The % of CrossRef collections that are almost complete (90+%) during the backfile (orange) and current (blue) time periods. The % of Open References shows the largest increase (13%).

These last two datasets can be combined to answer the question: how likely is it that a collection that includes a particular element has that element in all of the records in the collection. These data are shown in the final figure. The light blue region shows the current data on % collections with content and the dark blue data show the % of collections which are almost complete for each element. If these two numbers are close, it means that if a collection includes an element, it is present in most of the records in the collection. This is essentially true for Open References and means that a metadata provider that provides open references tends to include them in all records.

A comparison of the % of collections that currently have content (light blue) and those that are almost compete (dark blue) for each element. When these two numbers are close (as in the Open References case, it indicates that collections that include an element include it in almost all records in the collection.

Conclusions

Overall, these data show that CrossRef metadata have improved and that there is room for much larger improvements in the future.

CrossRef introduced the CrossRef Participation Reports saying “Membership of Crossref is not just about getting a persistent identifier for your content, it’s about placing your content in context by providing as much metadata as possible and looking after it long-term”. A presentation by Stephanie Dawson from ScienceOpen showed that “articles with additional metadata had much higher average views than those without - depositing richer metadata helps you get the best value from your DOIs”. The focus of these quantitative reports is clearly on improvements to the CrossRef metadata which increasing understanding of the context in which a particular resource exists, i.e. connecting resources into the web of scholarly communication.

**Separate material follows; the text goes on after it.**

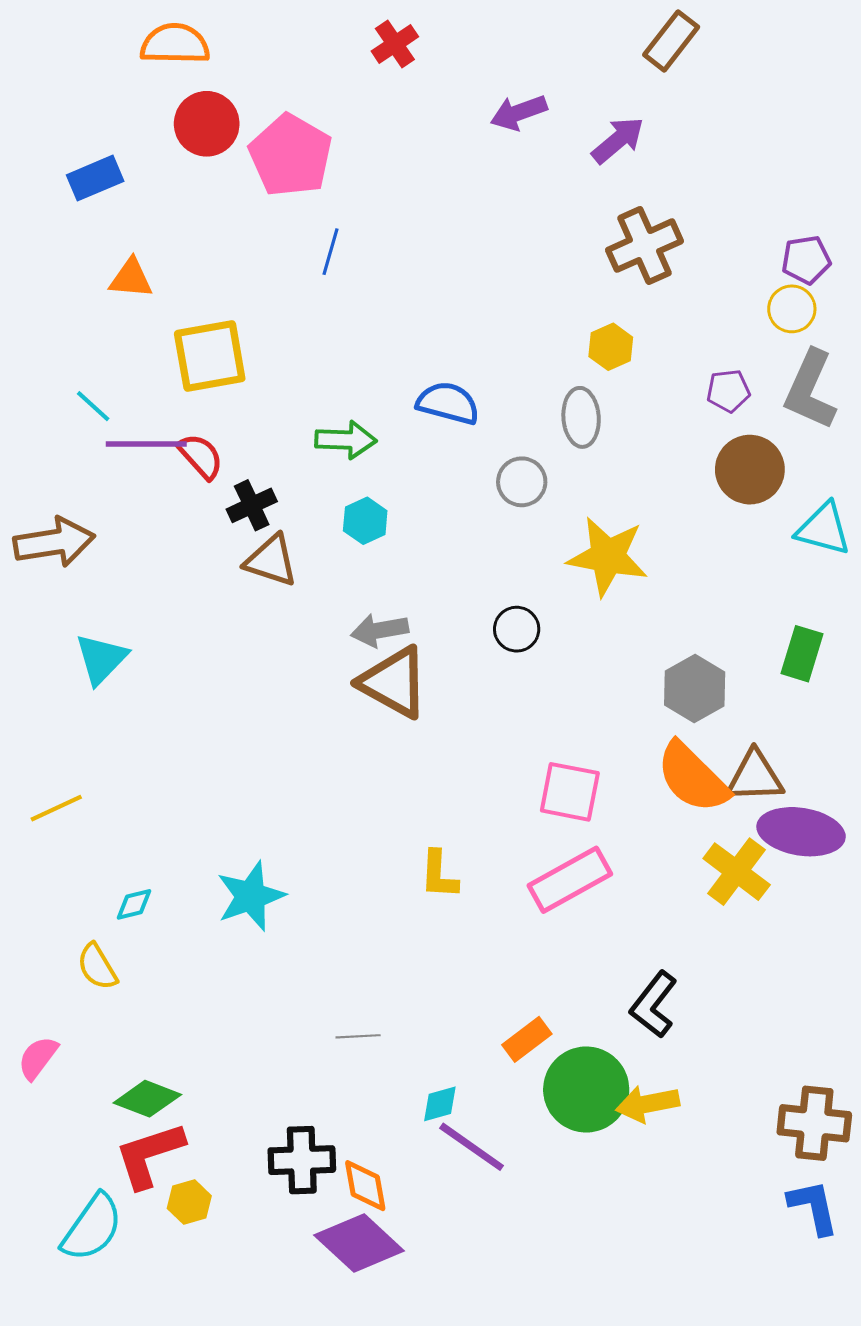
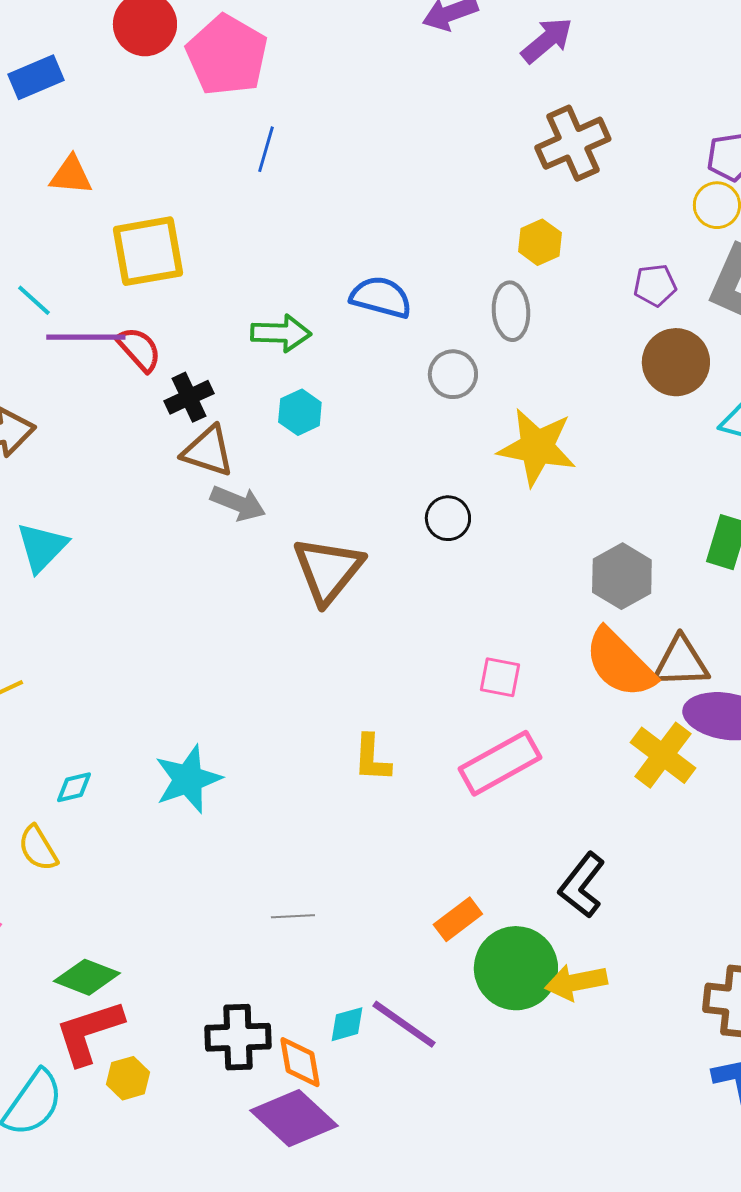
gray arrow: (380, 630) -> (238, 503), moved, turned -148
brown triangle: (394, 682) -> (328, 570), turned 40
pink square: (570, 792) -> (500, 677), size x0.7
cyan diamond: (440, 1104) -> (347, 1024), moved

The data presented here indicate that most CrossRef collections do not currently include most of the metadata elements measured in the CrossRef Participation reports, i.e. there are many opportunities for members to increase the value of their CrossRef metadata by adding connections to other kinds of content. The importance of this type of information is highlighted in the FAIR Data Principles which include “metadata include qualified references to other data”, so members also benefit from increases in “FAIRness” of their collections by adding this content. My interest is measuring those improvements to identify and highlight examples of CrossRef members that are implementing them. Those results are coming up.